Maalesef Diyanet'in tavrı, varlığımızı ve varlığını borçlu olduğu Cumhuriyet Bayramı haftasında da değişmedi. Milli Günümüz ve Atatürk yok sayıldı.

Diyanet'e ilave olarak Ankara Valiliği'nin, Cumhuriyet haftasında “15 Temmuz Demokrasi ve Milli Birlik Günü” etkinlikleri düzenlenmesi dikkat çekti.

Nevşehir Valiliği ise CHP'nin düzenlemek istediği yürüyüşü, “Ülkemizin içinde bulunduğu hassas durumdan dolayı milli güvenlik, kamu düzeni, suç işlenmesinin önlenmesi, başkalarının hak ve özgürlüklerinin korunması” gerekçesiyle yasakladı!..

Acaba “Başkalarının hak ve özgürlüklerinin korunması” denirken, kast edilenler kimlerdir; Cumhuriyet ve Atatürk karşıtları mı?!.

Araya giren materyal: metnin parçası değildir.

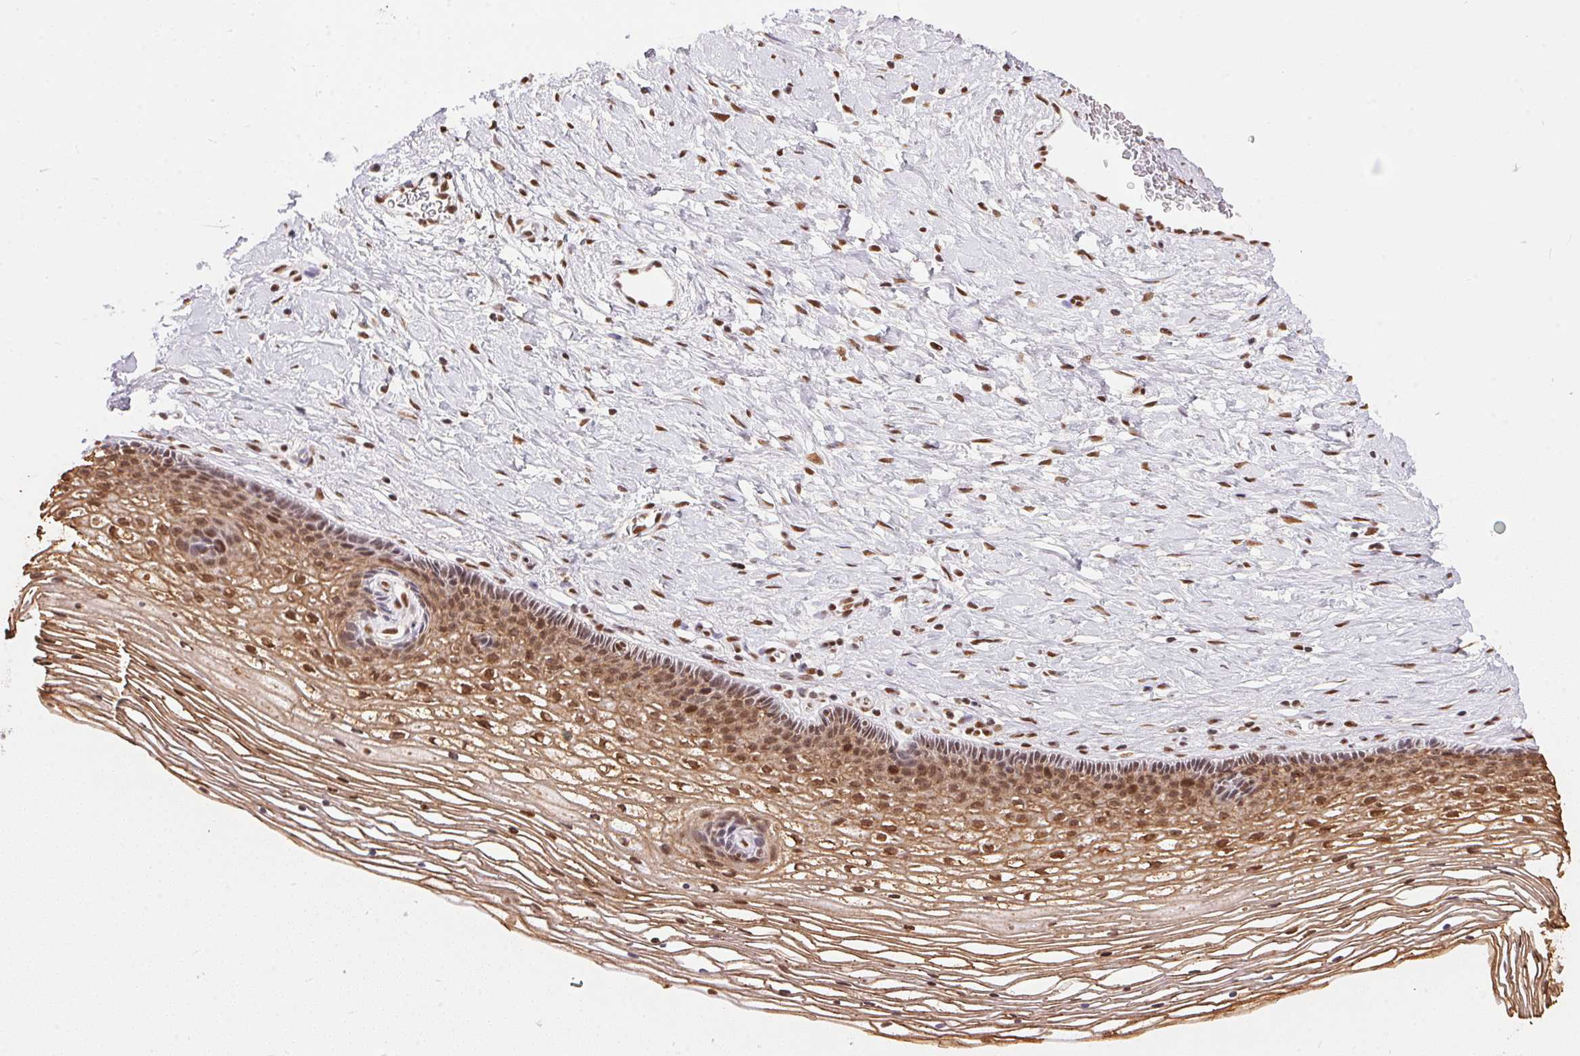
{"staining": {"intensity": "moderate", "quantity": ">75%", "location": "nuclear"}, "tissue": "cervix", "cell_type": "Glandular cells", "image_type": "normal", "snomed": [{"axis": "morphology", "description": "Normal tissue, NOS"}, {"axis": "topography", "description": "Cervix"}], "caption": "This is a micrograph of immunohistochemistry (IHC) staining of normal cervix, which shows moderate positivity in the nuclear of glandular cells.", "gene": "NFE2L1", "patient": {"sex": "female", "age": 34}}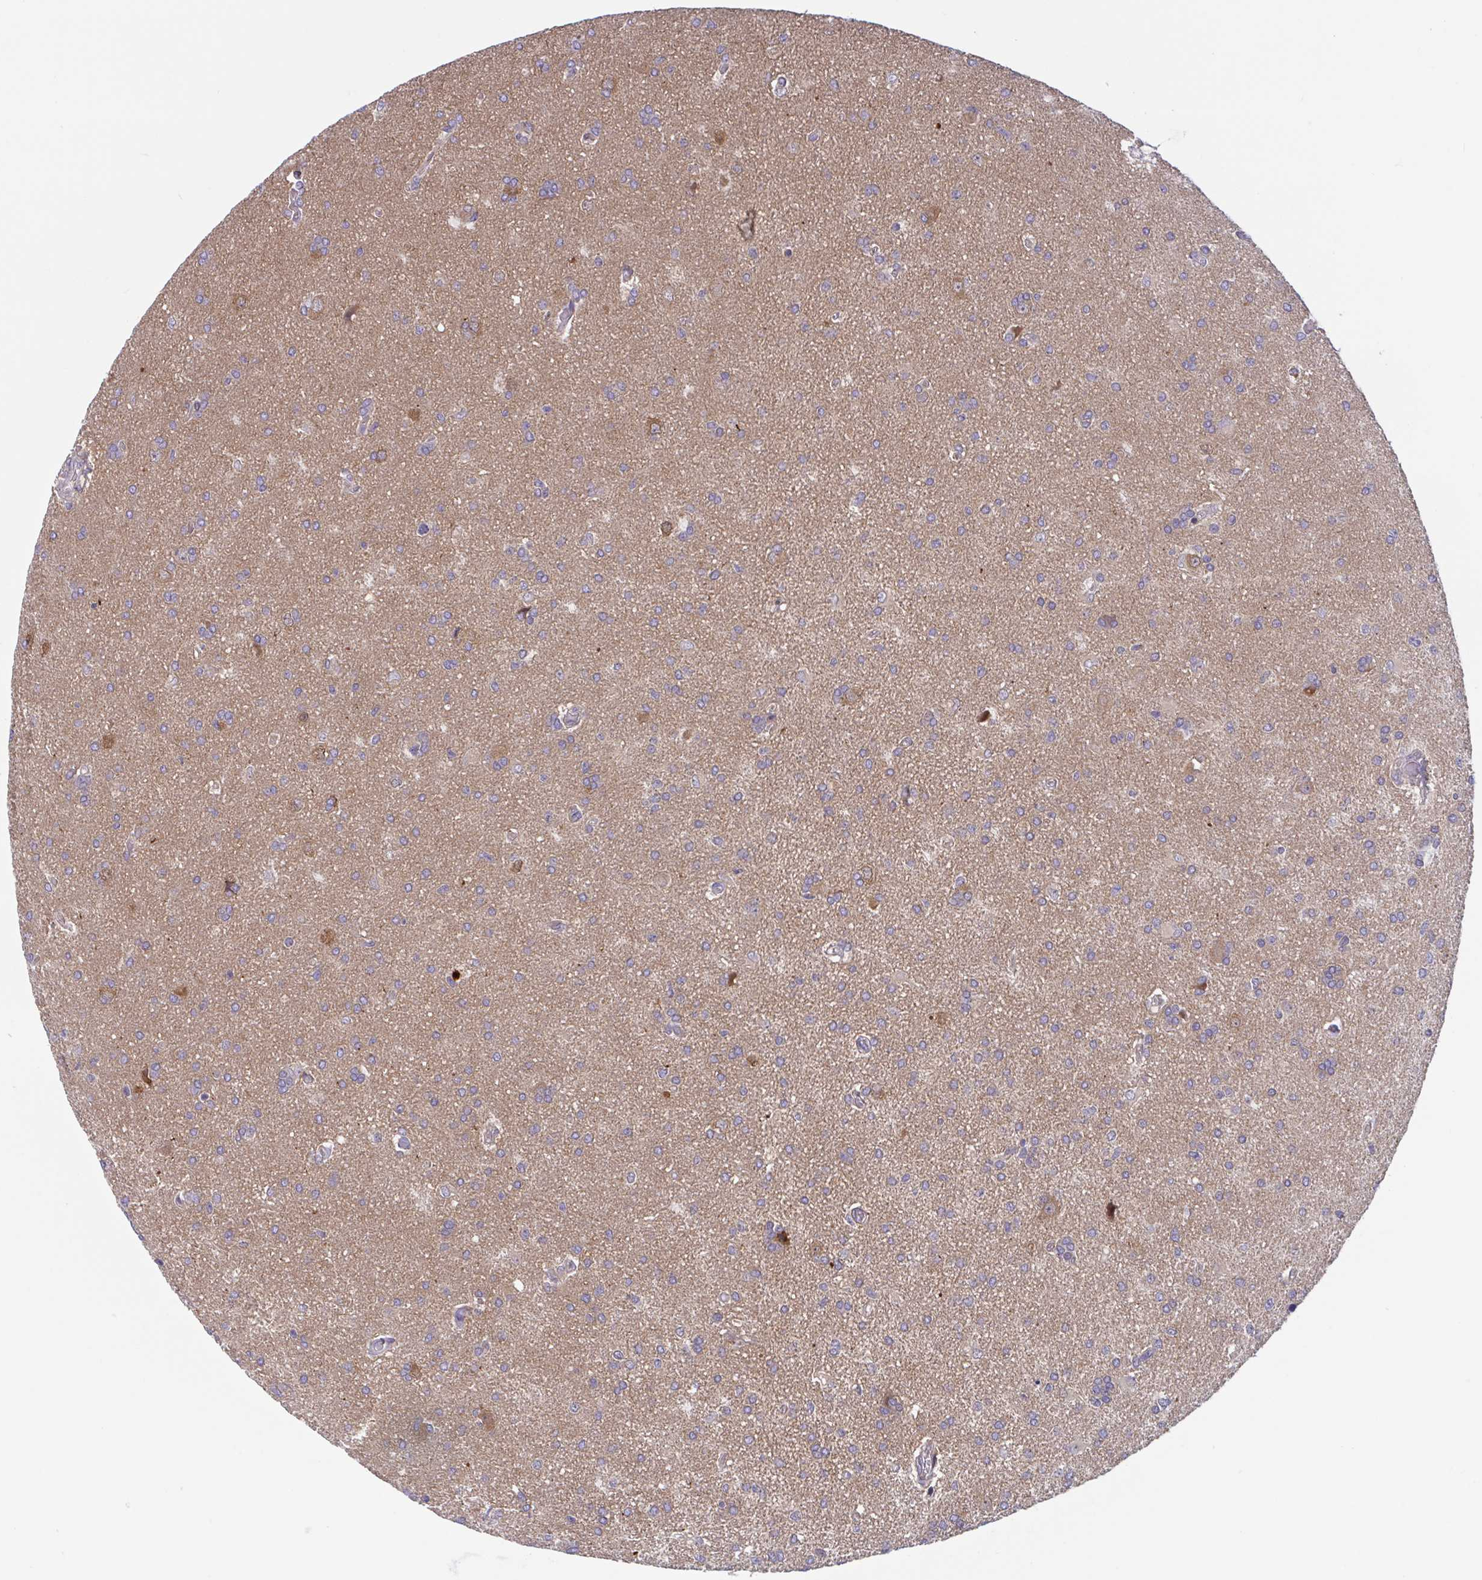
{"staining": {"intensity": "weak", "quantity": ">75%", "location": "cytoplasmic/membranous"}, "tissue": "glioma", "cell_type": "Tumor cells", "image_type": "cancer", "snomed": [{"axis": "morphology", "description": "Glioma, malignant, High grade"}, {"axis": "topography", "description": "Brain"}], "caption": "Immunohistochemistry (IHC) (DAB) staining of human glioma shows weak cytoplasmic/membranous protein positivity in about >75% of tumor cells. (DAB (3,3'-diaminobenzidine) = brown stain, brightfield microscopy at high magnification).", "gene": "LMNTD2", "patient": {"sex": "male", "age": 68}}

 “FETÖ” İKTİDARDA “AÇILIM” REVAÇTAYKEN BUNLAR OLDU

Tablo bu iken; İstanbul Büyükşehir Belediye Başkanlığı, İstanbul Valiliği İl Müftülüğü'ne ilginç ve önemli bir başvuruda bulundu.

Başvuruda, 28-29 Ekim tarihlerinde mahyalara, “Cumhuriyet Bayramınız Kutlu Olsun” yazılması istendi.

Bunun önemi, dahası talebin yerine getirilmesi veya getirilmemesinin anlamı ne mi?

Üzerinden yaklaşık 10 yıl geçtiğinden, unutmuş olanlar için anlatalım.

Ekim 2009 yılına kadar mahyalarda sadece dini günler değil, milli günler ilişkin yazılar da yer alırdı.

Son olarak 6 Ekim 2009'da İstanbul'un 86. kurtuluş yıldönümü münasebetiyle bazı camilere, “Ne Mutlu Türküm Diyene, Önce Vatan, Ordumuza Şükran Borçluyuz, Milli Birlik Esastır” yazılı mahyalar asıldı.

Malûm; “FETÖ” iktidarda, “Açılım” revaçta, TSK hedefteydi!..

Ertesi günü Zaman, Vakit ve Taraf gazeteleri, el birliğiyle bu mahyalara savaş açtı!..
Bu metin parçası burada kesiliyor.